Mexican president-elect Andres Manuel Lopez Obrador has announced that once he assumes office, he will reopen the Ayotzinapa case and appoint a National Truth Commission to investigate all cases of forced disappearances. The announcement came in the wake of widespread anger and discontent in Mexican civil society, and concerns from around the world about the flaws and irregularities in the investigation of the case of the forced disappearance of 43 students in September 2014.

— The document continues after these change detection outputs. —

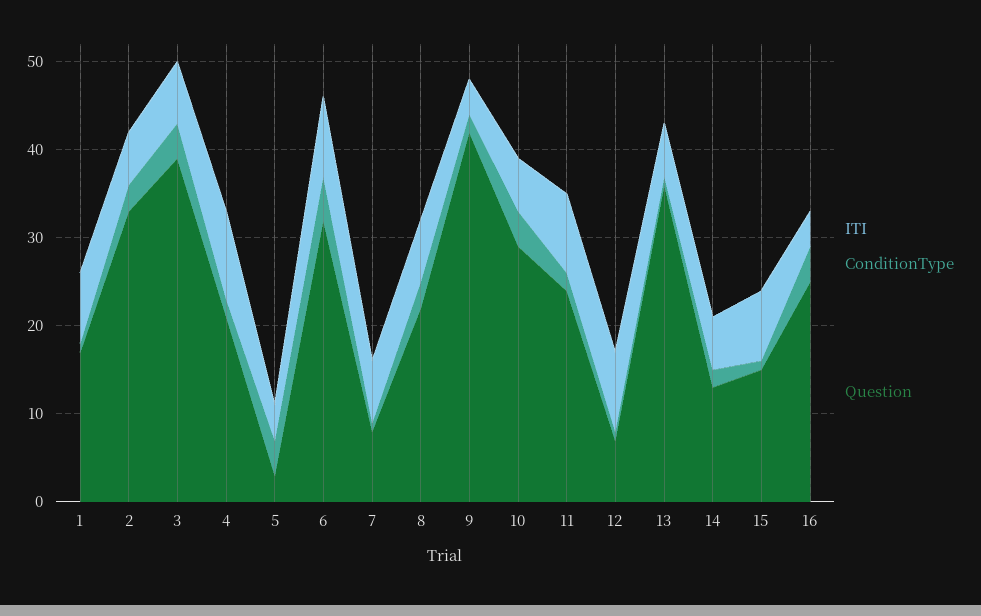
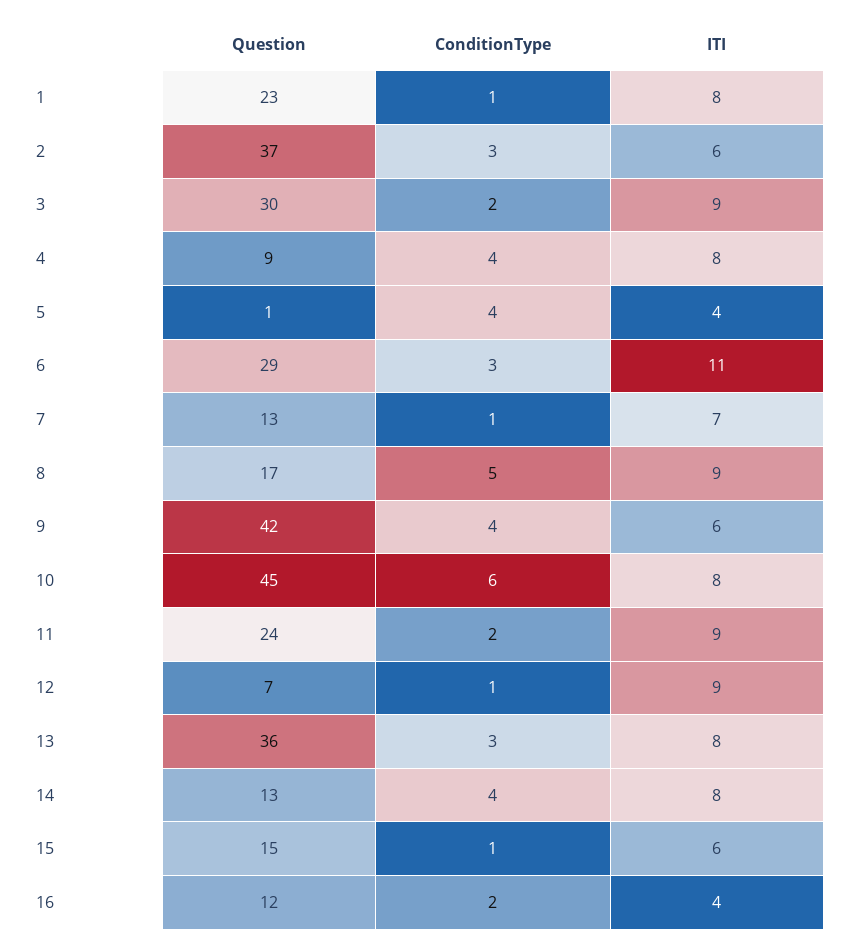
  {
    "ITI": {
      "1": 8,
      "2": 6,
-     "3": 7,
+     "3": 9,
-     "4": 10,
+     "4": 8,
      "5": 4,
-     "6": 9,
+     "6": 11,
      "7": 7,
-     "8": 7,
+     "8": 9,
-     "9": 4,
+     "9": 6,
-     "10": 6,
+     "10": 8,
      "11": 9,
      "12": 9,
-     "13": 6,
+     "13": 8,
-     "14": 6,
+     "14": 8,
-     "15": 8,
+     "15": 6,
      "16": 4
    },
    "ConditionType": {
      "1": 1,
      "2": 3,
-     "3": 4,
+     "3": 2,
-     "4": 2,
+     "4": 4,
      "5": 4,
-     "6": 5,
+     "6": 3,
      "7": 1,
-     "8": 3,
+     "8": 5,
-     "9": 2,
+     "9": 4,
-     "10": 4,
+     "10": 6,
      "11": 2,
      "12": 1,
-     "13": 1,
+     "13": 3,
-     "14": 2,
+     "14": 4,
      "15": 1,
-     "16": 4
+     "16": 2
    },
    "Question": {
-     "1": 17,
+     "1": 23,
-     "2": 33,
+     "2": 37,
-     "3": 39,
+     "3": 30,
-     "4": 21,
+     "4": 9,
-     "5": 3,
+     "5": 1,
-     "6": 32,
+     "6": 29,
-     "7": 8,
+     "7": 13,
-     "8": 22,
+     "8": 17,
      "9": 42,
-     "10": 29,
+     "10": 45,
      "11": 24,
      "12": 7,
      "13": 36,
      "14": 13,
      "15": 15,
-     "16": 25
+     "16": 12
    }
  }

September 26, 2014, was a long, violent and chaotic night that still remains riddled with confusion and mystery as the truth has yet to be fully uncovered. What is known, through information gathered from the students who survived, witnesses and independent human rights investigations, is that students of the Raul Isidro Burgos Rural Teachers College of Ayotzinapa were preparing to travel to Mexico City for the commemoration of the Tlatelolco massacre of 1968. As the students were headed back to Ayotzinapa after having commandeered several buses for their trip to the capital (a yearly tradition grudgingly tolerated by the community and bus companies), law enforcement agencies and other armed actors launched a calculated and coordinated assault on the student caravan. The law enforcement officials shot at the buses and detained 43 students who were never seen again.

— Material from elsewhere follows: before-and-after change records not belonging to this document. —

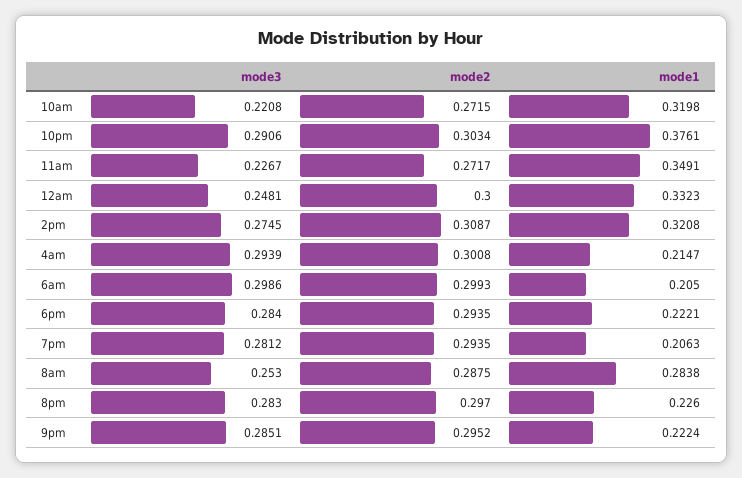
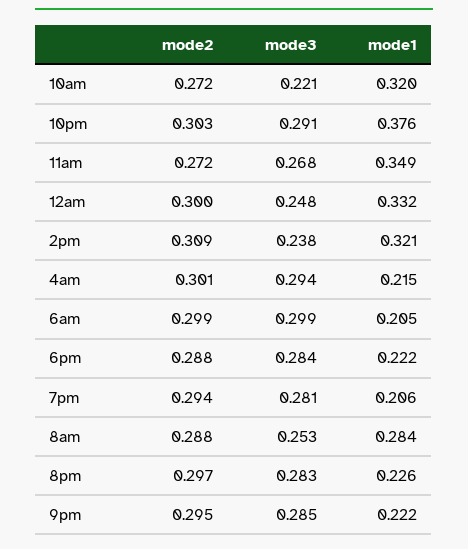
  {
    "mode3": {
      "10am": 0.2208,
      "10pm": 0.2906,
-     "11am": 0.2267,
+     "11am": 0.268,
      "12am": 0.2481,
-     "2pm": 0.2745,
+     "2pm": 0.238,
      "4am": 0.2939,
      "6am": 0.2986,
      "6pm": 0.284,
      "7pm": 0.2812,
      "8am": 0.253,
      "8pm": 0.283,
      "9pm": 0.2851
    },
    "mode2": {
      "10am": 0.2715,
      "10pm": 0.3034,
      "11am": 0.2717,
      "12am": 0.3,
      "2pm": 0.3087,
      "4am": 0.3008,
      "6am": 0.2993,
-     "6pm": 0.2935,
+     "6pm": 0.288,
      "7pm": 0.2935,
      "8am": 0.2875,
      "8pm": 0.297,
      "9pm": 0.2952
    },
    "mode1": {
      "10am": 0.3198,
      "10pm": 0.3761,
      "11am": 0.3491,
      "12am": 0.3323,
      "2pm": 0.3208,
      "4am": 0.2147,
      "6am": 0.205,
      "6pm": 0.2221,
      "7pm": 0.2063,
      "8am": 0.2838,
      "8pm": 0.226,
      "9pm": 0.2224
    }
  }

From that point on, many questions remain about what happened. Originally, the government claimed that the local police had handed over the 43 students to the Guerreros Unidos cartel, who supposedly killed them, incinerated the bodies and disposed of the remains in a nearby river. Members of the cartel confessed to this crime and the state admitted that the local police had collaborated with the cartel in the disappearance of the students.
There have also been accusations that the police intercepted the students under the order of the mayor of Iguala on the presumption that they were heading to the city to disrupt an event hosted by his wife. Even though the mayor refuted the allegations, he later resigned from his post and fled to Mexico City with his wife. They were both subsequently arrested in another case for allegedly murdering an activist from Guerrero.

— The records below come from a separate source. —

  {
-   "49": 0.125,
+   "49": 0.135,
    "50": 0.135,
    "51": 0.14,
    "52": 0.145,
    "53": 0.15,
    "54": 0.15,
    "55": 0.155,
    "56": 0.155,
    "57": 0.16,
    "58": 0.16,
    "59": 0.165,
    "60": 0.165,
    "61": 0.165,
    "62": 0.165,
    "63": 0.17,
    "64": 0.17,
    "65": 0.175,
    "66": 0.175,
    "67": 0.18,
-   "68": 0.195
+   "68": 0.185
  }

For family members and human rights organizations, the official story does not add up. The Inter-American Council for Human Rights criticized the official investigation report in 2015 for not having adequate evidence to substantiate the official version. Many believe that the federal government and the army were directly involved and that the government is using the Guerreros Unidos story as a cover-up to protect high-ranking officials and institutions, painting the massacre as a case of corrupt local police personnel colluding with drug cartels, not uncommon in Mexico. Activists have pointed out that the students from Ayotzinapa College were very active in teachers’ protests against the educational reform bill proposed by the government in 2013, and were committed to struggling against the regime of neoliberalism in Mexico.
Enrique Pena Nieto’s government received heavy criticism from around the world over this issue. The relatives of the students and their friends had appealed to Lopez Obrador to take up the matter again in order to achieve true justice for their loved ones, as well as reveal the role of politicians and security forces in the abduction and disappearance of the students.